# Given entries
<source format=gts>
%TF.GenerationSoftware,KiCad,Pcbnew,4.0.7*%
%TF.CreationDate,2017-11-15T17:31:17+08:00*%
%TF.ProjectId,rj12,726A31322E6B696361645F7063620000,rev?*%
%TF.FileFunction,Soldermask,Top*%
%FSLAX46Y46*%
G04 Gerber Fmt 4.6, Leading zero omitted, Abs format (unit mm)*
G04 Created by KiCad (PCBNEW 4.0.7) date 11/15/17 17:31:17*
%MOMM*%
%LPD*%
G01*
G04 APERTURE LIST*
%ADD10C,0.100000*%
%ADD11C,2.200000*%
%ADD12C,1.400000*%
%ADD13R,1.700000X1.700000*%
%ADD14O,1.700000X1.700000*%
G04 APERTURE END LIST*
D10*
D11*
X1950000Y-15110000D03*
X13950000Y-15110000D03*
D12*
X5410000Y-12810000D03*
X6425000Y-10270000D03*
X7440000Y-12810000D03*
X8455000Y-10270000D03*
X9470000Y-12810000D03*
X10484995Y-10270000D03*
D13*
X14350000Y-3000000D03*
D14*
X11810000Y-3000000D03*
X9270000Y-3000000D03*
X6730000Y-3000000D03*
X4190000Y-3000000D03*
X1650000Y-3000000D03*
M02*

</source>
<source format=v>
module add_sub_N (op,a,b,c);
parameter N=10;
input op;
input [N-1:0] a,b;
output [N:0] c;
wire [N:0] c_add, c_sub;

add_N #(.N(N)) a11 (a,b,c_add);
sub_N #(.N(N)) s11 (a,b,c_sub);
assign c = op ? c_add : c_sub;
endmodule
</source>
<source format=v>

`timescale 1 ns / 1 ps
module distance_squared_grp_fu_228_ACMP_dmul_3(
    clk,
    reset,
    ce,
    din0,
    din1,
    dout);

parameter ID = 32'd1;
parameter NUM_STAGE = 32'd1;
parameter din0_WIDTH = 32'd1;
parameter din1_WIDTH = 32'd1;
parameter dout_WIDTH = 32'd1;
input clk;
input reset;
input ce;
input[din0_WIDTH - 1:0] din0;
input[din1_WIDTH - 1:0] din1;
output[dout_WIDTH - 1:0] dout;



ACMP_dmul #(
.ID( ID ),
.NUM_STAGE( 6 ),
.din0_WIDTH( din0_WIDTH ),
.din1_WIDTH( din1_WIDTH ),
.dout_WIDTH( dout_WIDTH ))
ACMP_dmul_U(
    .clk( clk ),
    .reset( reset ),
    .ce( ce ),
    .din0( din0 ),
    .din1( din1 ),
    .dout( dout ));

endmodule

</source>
* * *
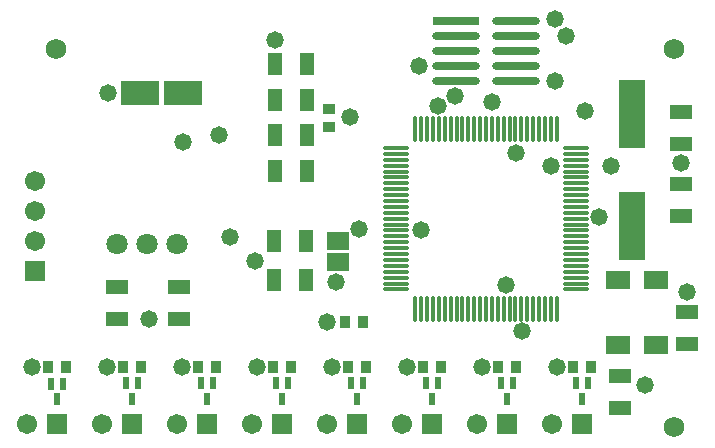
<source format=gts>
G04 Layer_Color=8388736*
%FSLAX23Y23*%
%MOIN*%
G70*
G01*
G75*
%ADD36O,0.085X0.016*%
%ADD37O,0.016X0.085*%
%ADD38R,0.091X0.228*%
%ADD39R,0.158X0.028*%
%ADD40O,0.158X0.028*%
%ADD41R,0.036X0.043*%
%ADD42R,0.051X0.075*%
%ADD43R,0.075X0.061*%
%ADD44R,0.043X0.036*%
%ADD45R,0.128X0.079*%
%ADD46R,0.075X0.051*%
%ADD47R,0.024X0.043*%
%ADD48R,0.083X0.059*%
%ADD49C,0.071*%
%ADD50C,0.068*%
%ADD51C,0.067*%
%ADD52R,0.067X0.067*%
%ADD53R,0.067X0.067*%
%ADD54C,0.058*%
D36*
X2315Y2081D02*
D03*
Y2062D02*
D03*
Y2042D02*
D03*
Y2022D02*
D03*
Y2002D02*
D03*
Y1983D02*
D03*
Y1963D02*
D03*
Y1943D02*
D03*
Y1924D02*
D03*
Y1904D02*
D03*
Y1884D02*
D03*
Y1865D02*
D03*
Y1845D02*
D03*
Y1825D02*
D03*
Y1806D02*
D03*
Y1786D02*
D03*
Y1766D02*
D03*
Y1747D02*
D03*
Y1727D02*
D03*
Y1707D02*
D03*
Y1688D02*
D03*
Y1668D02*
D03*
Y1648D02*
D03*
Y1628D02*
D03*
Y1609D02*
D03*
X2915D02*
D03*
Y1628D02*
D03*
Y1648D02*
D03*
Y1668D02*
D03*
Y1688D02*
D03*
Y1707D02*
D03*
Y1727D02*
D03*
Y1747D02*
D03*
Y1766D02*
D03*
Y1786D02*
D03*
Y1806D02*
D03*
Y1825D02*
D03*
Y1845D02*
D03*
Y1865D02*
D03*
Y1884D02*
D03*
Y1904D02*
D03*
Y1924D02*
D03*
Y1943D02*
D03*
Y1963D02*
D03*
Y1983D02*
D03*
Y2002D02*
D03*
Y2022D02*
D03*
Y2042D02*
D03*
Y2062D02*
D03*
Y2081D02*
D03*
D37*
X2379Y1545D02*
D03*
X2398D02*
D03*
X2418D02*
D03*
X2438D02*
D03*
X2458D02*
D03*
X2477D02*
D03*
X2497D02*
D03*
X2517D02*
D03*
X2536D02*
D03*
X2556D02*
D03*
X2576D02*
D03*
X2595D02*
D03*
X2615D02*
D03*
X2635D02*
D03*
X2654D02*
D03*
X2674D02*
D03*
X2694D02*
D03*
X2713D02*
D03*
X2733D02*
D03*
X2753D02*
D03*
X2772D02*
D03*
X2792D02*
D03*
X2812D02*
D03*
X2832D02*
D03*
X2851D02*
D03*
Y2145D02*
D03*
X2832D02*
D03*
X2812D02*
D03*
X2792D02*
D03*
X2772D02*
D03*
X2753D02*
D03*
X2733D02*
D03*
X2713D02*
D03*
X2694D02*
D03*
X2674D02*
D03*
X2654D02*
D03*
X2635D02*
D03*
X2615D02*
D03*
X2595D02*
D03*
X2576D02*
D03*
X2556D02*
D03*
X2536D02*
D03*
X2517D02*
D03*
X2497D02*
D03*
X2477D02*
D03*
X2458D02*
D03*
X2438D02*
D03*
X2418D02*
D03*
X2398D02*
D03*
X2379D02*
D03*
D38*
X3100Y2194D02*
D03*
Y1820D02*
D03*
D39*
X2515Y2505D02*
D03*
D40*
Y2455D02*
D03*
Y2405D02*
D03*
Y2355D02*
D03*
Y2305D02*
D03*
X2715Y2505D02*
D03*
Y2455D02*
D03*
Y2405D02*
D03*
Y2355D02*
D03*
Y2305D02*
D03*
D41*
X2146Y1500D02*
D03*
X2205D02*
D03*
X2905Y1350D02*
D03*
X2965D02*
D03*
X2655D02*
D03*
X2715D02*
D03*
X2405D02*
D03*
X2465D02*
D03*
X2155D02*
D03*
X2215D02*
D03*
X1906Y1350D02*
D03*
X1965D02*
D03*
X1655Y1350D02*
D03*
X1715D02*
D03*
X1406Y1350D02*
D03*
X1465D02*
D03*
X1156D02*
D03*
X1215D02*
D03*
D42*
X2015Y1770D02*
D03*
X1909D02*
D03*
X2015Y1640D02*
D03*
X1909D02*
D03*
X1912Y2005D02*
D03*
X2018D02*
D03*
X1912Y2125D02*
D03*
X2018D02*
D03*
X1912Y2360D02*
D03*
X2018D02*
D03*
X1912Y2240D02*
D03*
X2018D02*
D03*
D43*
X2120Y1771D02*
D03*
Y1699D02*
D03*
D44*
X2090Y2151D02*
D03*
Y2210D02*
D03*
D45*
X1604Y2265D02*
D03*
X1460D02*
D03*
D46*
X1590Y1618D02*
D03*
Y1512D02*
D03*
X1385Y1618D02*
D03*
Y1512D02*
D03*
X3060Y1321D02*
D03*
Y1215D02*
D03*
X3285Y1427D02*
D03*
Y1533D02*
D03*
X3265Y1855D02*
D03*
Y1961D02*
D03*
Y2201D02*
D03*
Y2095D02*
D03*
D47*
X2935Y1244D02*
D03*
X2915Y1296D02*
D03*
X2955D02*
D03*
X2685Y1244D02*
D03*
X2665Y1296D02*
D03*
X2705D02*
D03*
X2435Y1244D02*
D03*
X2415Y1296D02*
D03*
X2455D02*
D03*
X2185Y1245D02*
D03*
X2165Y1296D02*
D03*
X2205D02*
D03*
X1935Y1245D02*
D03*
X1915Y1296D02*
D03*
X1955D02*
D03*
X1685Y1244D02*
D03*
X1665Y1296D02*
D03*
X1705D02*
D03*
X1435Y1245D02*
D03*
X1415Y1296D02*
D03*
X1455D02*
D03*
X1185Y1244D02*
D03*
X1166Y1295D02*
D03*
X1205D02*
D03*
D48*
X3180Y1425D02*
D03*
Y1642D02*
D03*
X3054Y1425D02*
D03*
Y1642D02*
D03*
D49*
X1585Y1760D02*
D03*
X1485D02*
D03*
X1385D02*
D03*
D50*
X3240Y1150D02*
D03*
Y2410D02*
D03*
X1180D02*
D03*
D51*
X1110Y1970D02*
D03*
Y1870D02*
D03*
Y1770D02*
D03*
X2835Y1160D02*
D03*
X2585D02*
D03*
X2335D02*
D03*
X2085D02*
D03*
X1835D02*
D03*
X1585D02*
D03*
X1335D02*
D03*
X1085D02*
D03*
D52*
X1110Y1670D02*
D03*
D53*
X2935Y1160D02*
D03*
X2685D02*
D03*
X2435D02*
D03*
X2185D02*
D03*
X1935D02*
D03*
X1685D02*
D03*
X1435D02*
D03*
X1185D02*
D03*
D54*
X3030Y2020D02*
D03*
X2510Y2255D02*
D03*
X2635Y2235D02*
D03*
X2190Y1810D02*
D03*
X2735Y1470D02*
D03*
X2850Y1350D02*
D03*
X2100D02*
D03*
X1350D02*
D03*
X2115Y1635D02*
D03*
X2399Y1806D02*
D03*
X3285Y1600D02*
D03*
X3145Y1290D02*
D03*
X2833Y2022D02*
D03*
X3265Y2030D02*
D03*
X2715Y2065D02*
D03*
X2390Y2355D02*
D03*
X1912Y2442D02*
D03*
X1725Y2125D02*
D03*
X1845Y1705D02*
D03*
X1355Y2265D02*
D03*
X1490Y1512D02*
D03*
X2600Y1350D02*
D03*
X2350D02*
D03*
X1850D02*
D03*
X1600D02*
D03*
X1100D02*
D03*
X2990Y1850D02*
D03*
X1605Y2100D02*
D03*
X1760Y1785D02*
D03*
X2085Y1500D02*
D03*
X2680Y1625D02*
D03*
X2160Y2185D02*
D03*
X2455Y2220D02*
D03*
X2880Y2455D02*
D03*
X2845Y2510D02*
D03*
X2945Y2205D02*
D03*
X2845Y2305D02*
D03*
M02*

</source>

# What is expected
State how many lines in the records above contain the word "parameter". Give nothing but the number.

# Response for this exercise
6